--- begin Source passage ---

The overall block diagram of the 4-PAM symmetric decoder architecture is illustrated in Fig. A.8. In this case, the 4-PAM symmetric decoder is pipelined, and therefore a character is decoded in four clock cycles. The 4-PAM symmetric decoder is clocked by a byte rate clock (*clk*). As demonstrated in Fig. A.8, the *Adder* block is applied to estimate the number of 1s in *data\_in[9:0]*, which is employed by the *Disparity* block to predict the next state of running disparity. The *MUX\_rd* block determines the running disparity from the reset mode, *int\_rd\_val[1:0]* or the *Disparity* block output. For decoding purposes, each incoming 10-bit data is partitioned into two sub-blocks. The *EDCBA\_look\_up* block then decodes the six binary lines *abcdei* (*data in[9:4]*) into five binary lines *EDCBA*. Similarly, the four bits *fghj* 



Fig. A.8 Block diagram of the 4-PAM symmetric decoder.

--- end Source passage ---

_Given exercise:_ Reproduce the passage on the 4-PAM symmetric decoder in full, word for word. Nothing in the listing is needed for the work here.

--- begin Data lines ---

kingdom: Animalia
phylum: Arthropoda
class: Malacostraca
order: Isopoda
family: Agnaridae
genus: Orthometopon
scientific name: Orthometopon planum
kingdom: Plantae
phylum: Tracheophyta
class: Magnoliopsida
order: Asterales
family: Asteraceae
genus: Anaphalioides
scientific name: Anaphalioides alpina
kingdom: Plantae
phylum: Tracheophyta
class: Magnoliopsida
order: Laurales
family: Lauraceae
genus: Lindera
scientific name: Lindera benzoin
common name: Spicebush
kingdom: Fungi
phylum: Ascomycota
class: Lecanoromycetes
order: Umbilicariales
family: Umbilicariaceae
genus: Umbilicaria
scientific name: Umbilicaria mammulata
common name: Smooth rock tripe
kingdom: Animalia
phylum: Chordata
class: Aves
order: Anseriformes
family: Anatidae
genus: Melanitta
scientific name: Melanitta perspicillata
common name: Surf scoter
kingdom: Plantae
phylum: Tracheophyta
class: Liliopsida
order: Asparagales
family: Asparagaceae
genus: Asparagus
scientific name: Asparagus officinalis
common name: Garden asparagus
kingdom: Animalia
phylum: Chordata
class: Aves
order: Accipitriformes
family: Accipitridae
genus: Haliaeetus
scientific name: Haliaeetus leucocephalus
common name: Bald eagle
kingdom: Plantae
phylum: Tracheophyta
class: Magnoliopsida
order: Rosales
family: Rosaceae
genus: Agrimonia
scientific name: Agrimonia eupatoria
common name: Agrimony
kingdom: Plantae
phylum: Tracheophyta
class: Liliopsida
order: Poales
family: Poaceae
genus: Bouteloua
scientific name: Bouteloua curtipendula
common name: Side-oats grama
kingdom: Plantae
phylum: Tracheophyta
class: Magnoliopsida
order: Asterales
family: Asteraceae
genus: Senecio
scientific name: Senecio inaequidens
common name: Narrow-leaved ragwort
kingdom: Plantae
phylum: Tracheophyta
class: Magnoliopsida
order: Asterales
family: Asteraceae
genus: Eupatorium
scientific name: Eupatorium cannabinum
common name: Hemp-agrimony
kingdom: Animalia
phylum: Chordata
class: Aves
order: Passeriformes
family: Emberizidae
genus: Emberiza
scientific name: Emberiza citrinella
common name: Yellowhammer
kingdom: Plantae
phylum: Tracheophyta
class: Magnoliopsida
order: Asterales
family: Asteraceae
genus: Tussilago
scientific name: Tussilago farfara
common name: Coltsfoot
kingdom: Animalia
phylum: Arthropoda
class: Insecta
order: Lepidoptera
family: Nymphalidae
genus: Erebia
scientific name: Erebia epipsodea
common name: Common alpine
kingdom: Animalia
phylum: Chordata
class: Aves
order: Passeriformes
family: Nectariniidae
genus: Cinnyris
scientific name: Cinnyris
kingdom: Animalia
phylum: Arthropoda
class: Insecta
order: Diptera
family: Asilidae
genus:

--- end Data lines ---

_Exercise answer:_
The overall block diagram of the 4-PAM symmetric decoder architecture is illustrated in Fig. A.8. In this case, the 4-PAM symmetric decoder is pipelined, and therefore a character is decoded in four clock cycles. The 4-PAM symmetric decoder is clocked by a byte rate clock (*clk*). As demonstrated in Fig. A.8, the *Adder* block is applied to estimate the number of 1s in *data\_in[9:0]*, which is employed by the *Disparity* block to predict the next state of running disparity. The *MUX\_rd* block determines the running disparity from the reset mode, *int\_rd\_val[1:0]* or the *Disparity* block output. For decoding purposes, each incoming 10-bit data is partitioned into two sub-blocks. The *EDCBA\_look\_up* block then decodes the six binary lines *abcdei* (*data in[9:4]*) into five binary lines *EDCBA*. Similarly, the four bits *fghj* 



Fig. A.8 Block diagram of the 4-PAM symmetric decoder.